Die elektromagnetische Kraft
Sie ist neben der Gravitation die zweite Kraft, der schon früh der Rang eines allgemeinen Naturgesetzes gegeben wurde. Auf ihr basieren die meisten Alltagsphänomene: Wenn eine Glühbirne dank Strom Licht erzeugt, wenn Magneten sich anziehen, wenn Substanzen chemisch miteinander reagieren ist die elektromagnetische Wechselwirkung die Basis des Geschehens. Die Teilchen, durch die sie vermittelt wird, sind die Photonen.
Die starke Kernkraft
Die Kernkräfte wurden erst im 20. Jahrhundert mit der Entdeckung von Atomkernen und Radioaktivität beschrieben. Nach dem Standardmodell der Elementarphysik besteht ein Atomkern aus Neutronen und Protonen, die sich wiederum aus Quarks zusammensetzen. Die starke Kernkraft, auch starke Wechselwirkung genannt, hält diese Quarks zusammen - und damit auch die Atomkerne. Sie wird durch Gluonen vermittelt.
Die schwache Kernkraft
Die schwache Wechselwirkung ist die Grundlage einiger radioaktiver Zerfallsprozesse und spielt auch eine Rolle bei der Kernfusion, die etwa im Innern von Sternen abläuft. Sie besitzt wie auch die starke Kernkraft nur eine kurze Reichweite.

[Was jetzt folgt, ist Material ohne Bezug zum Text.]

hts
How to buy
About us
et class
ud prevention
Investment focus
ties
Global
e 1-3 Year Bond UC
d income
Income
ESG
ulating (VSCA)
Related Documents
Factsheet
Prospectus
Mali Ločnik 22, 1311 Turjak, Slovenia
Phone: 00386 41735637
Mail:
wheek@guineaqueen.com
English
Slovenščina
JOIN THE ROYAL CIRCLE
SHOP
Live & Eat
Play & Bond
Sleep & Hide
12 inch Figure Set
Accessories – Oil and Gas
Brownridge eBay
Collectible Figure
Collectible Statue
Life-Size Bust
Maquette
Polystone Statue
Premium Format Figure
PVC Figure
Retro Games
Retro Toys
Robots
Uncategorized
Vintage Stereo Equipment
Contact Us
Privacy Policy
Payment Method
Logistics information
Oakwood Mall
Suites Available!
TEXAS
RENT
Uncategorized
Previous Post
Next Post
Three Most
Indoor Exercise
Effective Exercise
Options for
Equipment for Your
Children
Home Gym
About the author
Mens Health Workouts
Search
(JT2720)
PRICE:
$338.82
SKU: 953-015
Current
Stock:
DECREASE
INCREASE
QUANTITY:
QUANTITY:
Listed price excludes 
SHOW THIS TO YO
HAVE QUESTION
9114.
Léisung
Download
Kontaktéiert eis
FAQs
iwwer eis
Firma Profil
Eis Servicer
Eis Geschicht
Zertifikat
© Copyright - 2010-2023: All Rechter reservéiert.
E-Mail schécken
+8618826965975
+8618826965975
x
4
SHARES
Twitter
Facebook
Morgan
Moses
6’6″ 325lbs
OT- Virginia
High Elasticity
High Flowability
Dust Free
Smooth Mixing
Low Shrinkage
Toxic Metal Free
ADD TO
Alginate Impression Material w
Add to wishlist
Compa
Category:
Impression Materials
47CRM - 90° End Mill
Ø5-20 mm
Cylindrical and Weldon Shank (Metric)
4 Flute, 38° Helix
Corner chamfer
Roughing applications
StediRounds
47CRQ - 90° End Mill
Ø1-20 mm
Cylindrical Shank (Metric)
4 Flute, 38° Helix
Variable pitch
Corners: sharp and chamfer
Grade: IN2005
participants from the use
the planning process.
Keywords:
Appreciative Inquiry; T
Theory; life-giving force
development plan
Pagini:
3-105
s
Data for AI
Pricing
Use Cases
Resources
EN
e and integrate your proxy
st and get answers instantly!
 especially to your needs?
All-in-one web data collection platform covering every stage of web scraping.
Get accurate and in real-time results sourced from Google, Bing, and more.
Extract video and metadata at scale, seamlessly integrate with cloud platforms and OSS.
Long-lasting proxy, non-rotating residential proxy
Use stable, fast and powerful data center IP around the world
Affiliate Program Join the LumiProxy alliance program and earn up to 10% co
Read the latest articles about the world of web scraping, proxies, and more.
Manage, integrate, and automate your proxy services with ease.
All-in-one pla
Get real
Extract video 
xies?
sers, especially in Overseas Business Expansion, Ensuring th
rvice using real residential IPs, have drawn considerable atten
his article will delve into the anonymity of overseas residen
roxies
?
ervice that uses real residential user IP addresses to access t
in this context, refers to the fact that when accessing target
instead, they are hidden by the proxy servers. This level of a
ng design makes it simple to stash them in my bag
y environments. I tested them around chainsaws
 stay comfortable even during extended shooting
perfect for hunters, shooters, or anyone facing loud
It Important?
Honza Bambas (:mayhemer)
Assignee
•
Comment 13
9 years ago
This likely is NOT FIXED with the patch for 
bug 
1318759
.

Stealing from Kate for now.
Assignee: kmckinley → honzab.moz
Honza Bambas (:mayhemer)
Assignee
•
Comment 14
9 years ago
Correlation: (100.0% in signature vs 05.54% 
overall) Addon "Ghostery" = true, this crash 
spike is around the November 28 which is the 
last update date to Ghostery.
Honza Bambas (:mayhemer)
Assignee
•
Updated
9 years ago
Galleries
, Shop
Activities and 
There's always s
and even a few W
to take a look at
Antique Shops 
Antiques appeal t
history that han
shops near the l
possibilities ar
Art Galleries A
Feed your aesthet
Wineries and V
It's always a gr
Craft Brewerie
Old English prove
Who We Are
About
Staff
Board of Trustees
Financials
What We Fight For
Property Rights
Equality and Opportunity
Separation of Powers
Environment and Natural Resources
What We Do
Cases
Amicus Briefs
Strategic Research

Die schwache Kernkraft sagt auch die Existenz des sogenannten Higgs-Bosons voraus, das der Theorie zufolge allen anderen Elementarteilchen ihre Masse verleiht. Der Partikel, auch "Gottesteilchen" genannt, wurde bisher aber noch nicht direkt beobachtet. Weltweit fahnden Forscher intensiv nach dem Teilchen. Mit Hilfe großer Teilchenbeschleuniger wie dem Large Hadron Collider (LHC) in Genf könnte es schon bald nachgewiesen werden.
Die fünfte Kraft
Seit Jahrzehnten fahnden Wissenschaftler nach einer fünften Kraft. Sie soll ähnlich schwach sein wie die Gravitation und auf Objekte aller Art wirken. Doch experimentell ließ sich die fünfte Fundamentalkraft - trotz einiger Versuche insbesondere in den späten achtziger Jahren - nicht schlüssig belegen.